-- Opening Marker --

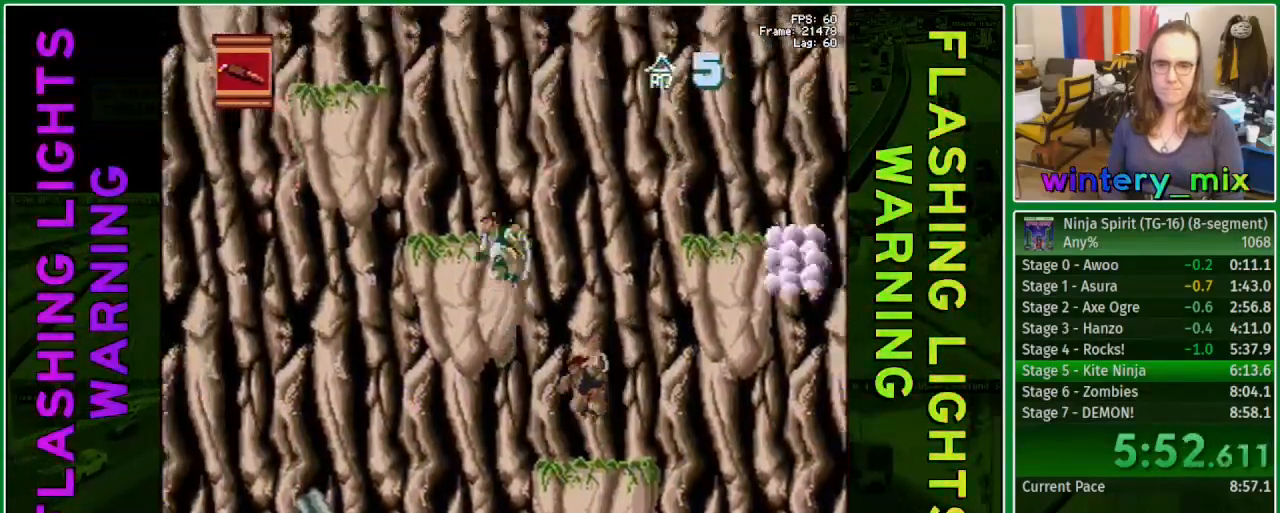
{"dt_ms": 500, "buttons": ["DPAD_LEFT"], "events": [[483, "A", "up"]]}
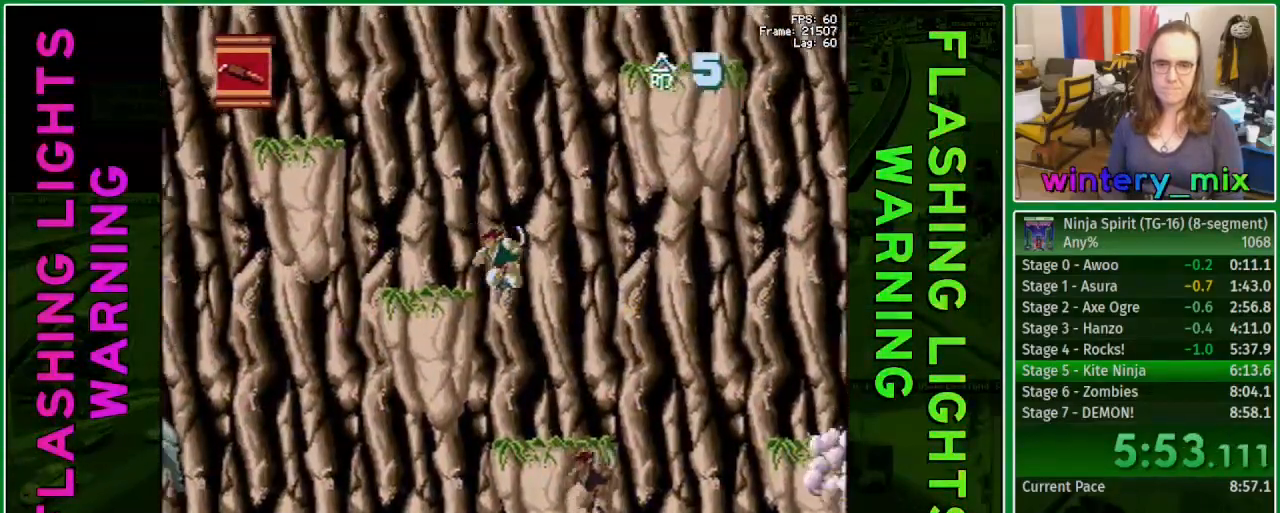
{"dt_ms": 500, "buttons": ["A", "DPAD_LEFT"], "events": [[233, "A", "down"]]}
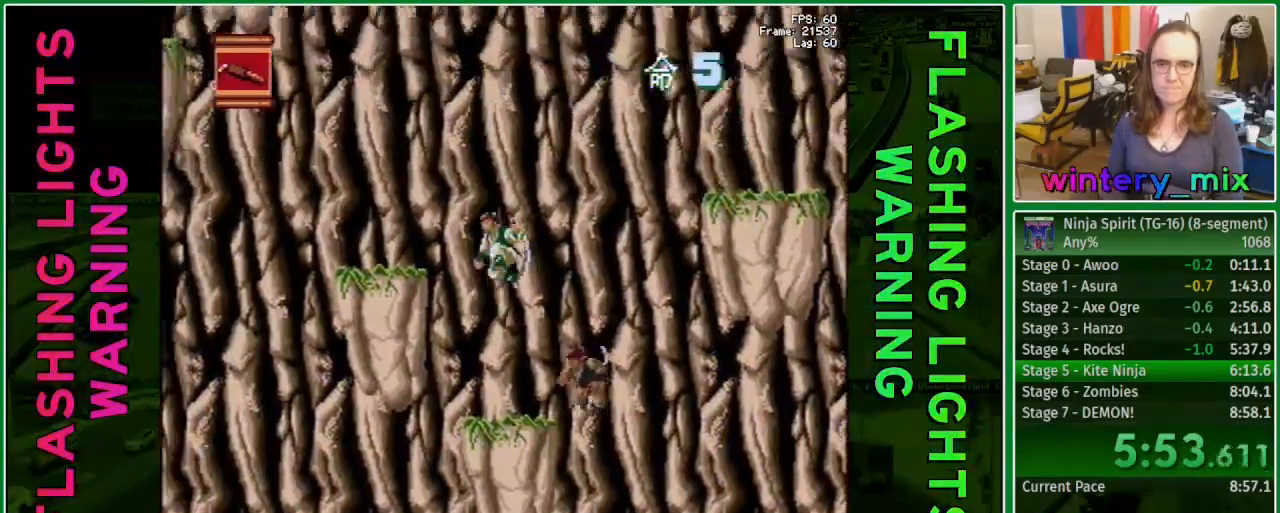
{"dt_ms": 500, "buttons": ["DPAD_LEFT"], "events": [[17, "A", "up"]]}
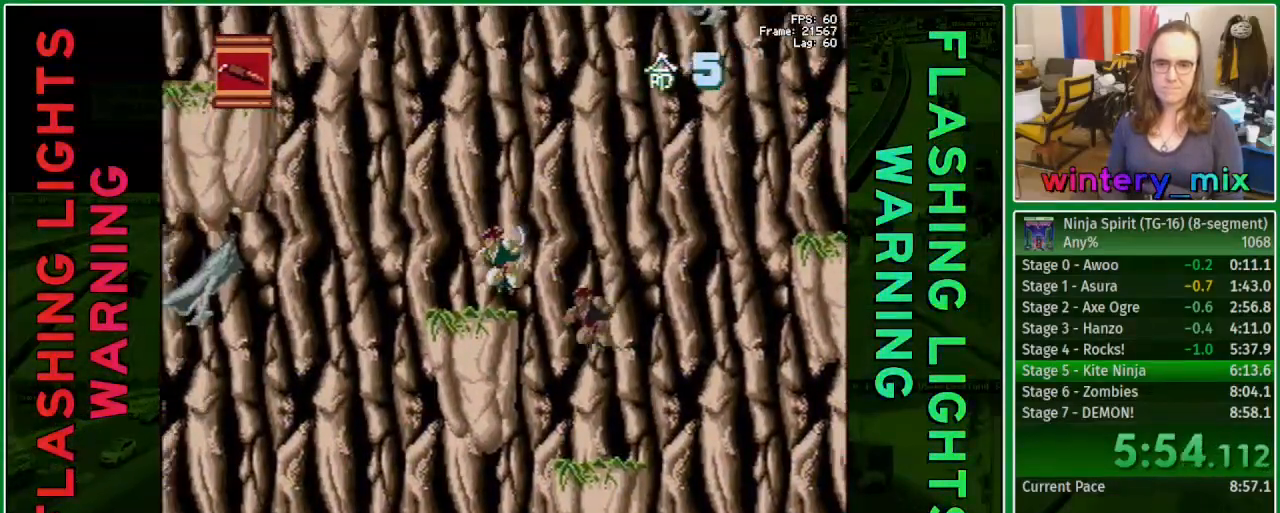
{"dt_ms": 500, "buttons": ["A", "DPAD_LEFT"], "events": [[83, "A", "down"]]}
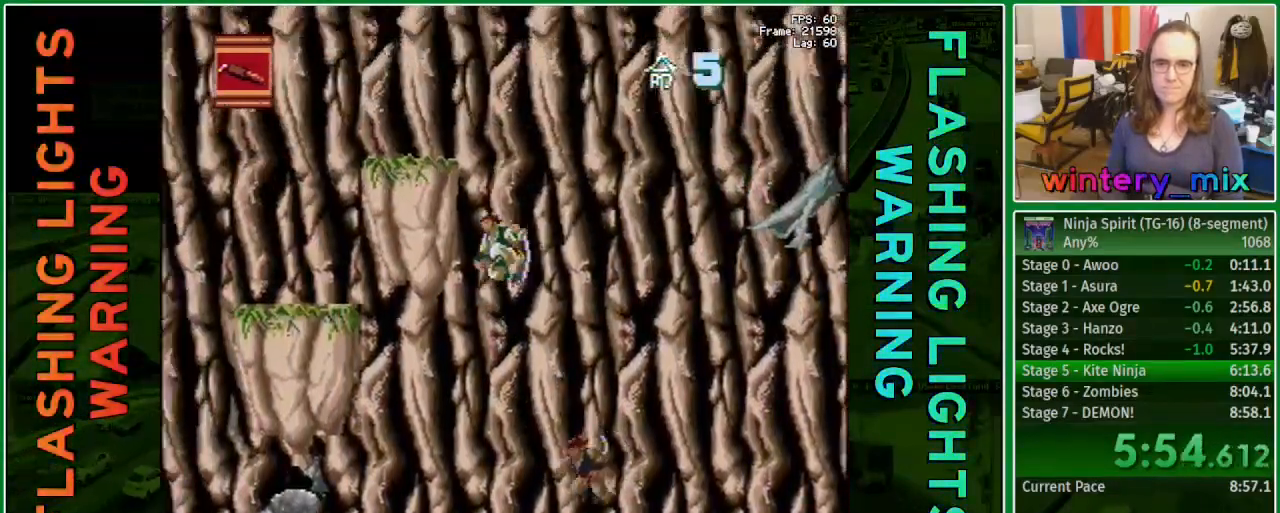
{"dt_ms": 500, "buttons": ["DPAD_RIGHT"], "events": [[300, "A", "up"], [367, "DPAD_LEFT", "up"], [450, "DPAD_RIGHT", "down"]]}
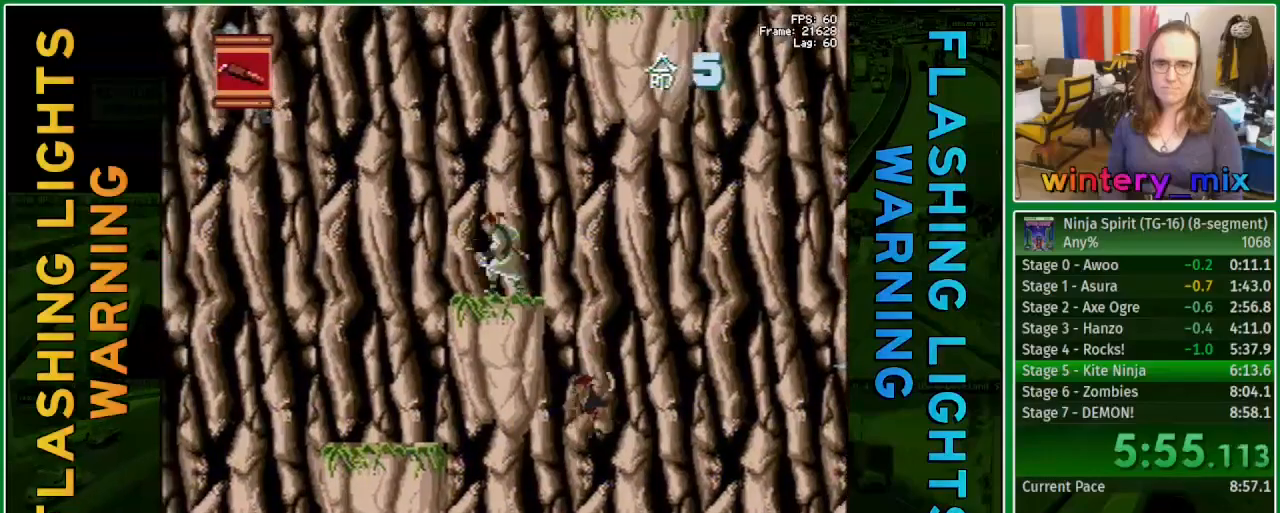
{"dt_ms": 500, "buttons": [], "events": [[33, "A", "down"], [450, "A", "up"], [500, "DPAD_RIGHT", "up"]]}
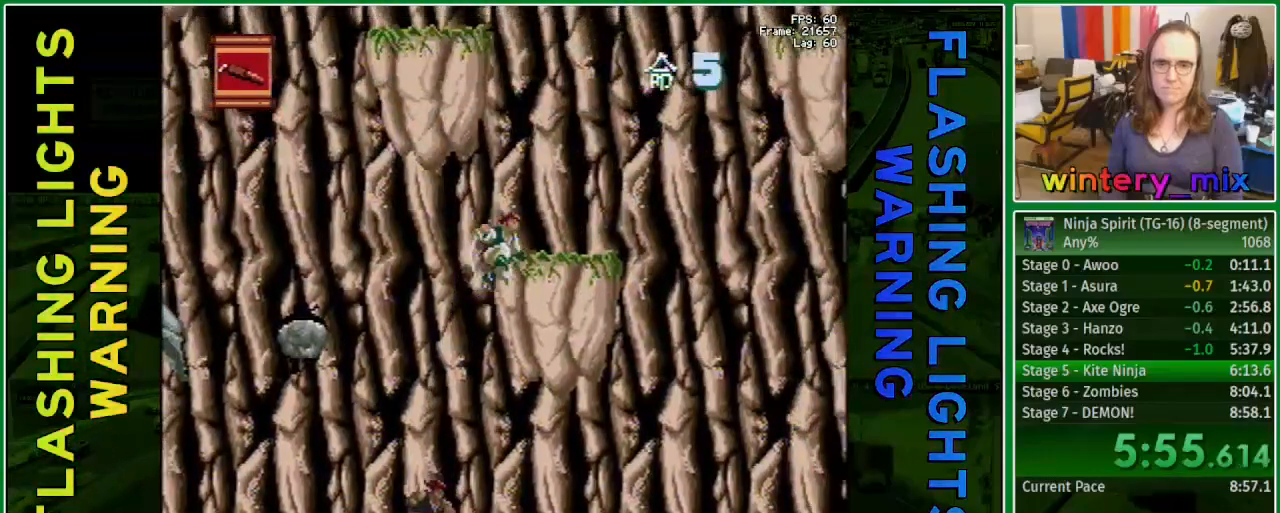
{"dt_ms": 500, "buttons": ["A", "DPAD_LEFT"], "events": [[83, "DPAD_LEFT", "down"], [383, "A", "down"]]}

-- Closing Marker --

WORK REQUEST =>
Images should not appear in the copy; retype the listing above exactly.

REPLY =>
{"dt_ms": 500, "buttons": ["DPAD_LEFT"], "events": [[483, "A", "up"]]}
{"dt_ms": 500, "buttons": ["A", "DPAD_LEFT"], "events": [[233, "A", "down"]]}
{"dt_ms": 500, "buttons": ["DPAD_LEFT"], "events": [[17, "A", "up"]]}
{"dt_ms": 500, "buttons": ["A", "DPAD_LEFT"], "events": [[83, "A", "down"]]}
{"dt_ms": 500, "buttons": ["DPAD_RIGHT"], "events": [[300, "A", "up"], [367, "DPAD_LEFT", "up"], [450, "DPAD_RIGHT", "down"]]}
{"dt_ms": 500, "buttons": [], "events": [[33, "A", "down"], [450, "A", "up"], [500, "DPAD_RIGHT", "up"]]}
{"dt_ms": 500, "buttons": ["A", "DPAD_LEFT"], "events": [[83, "DPAD_LEFT", "down"], [383, "A", "down"]]}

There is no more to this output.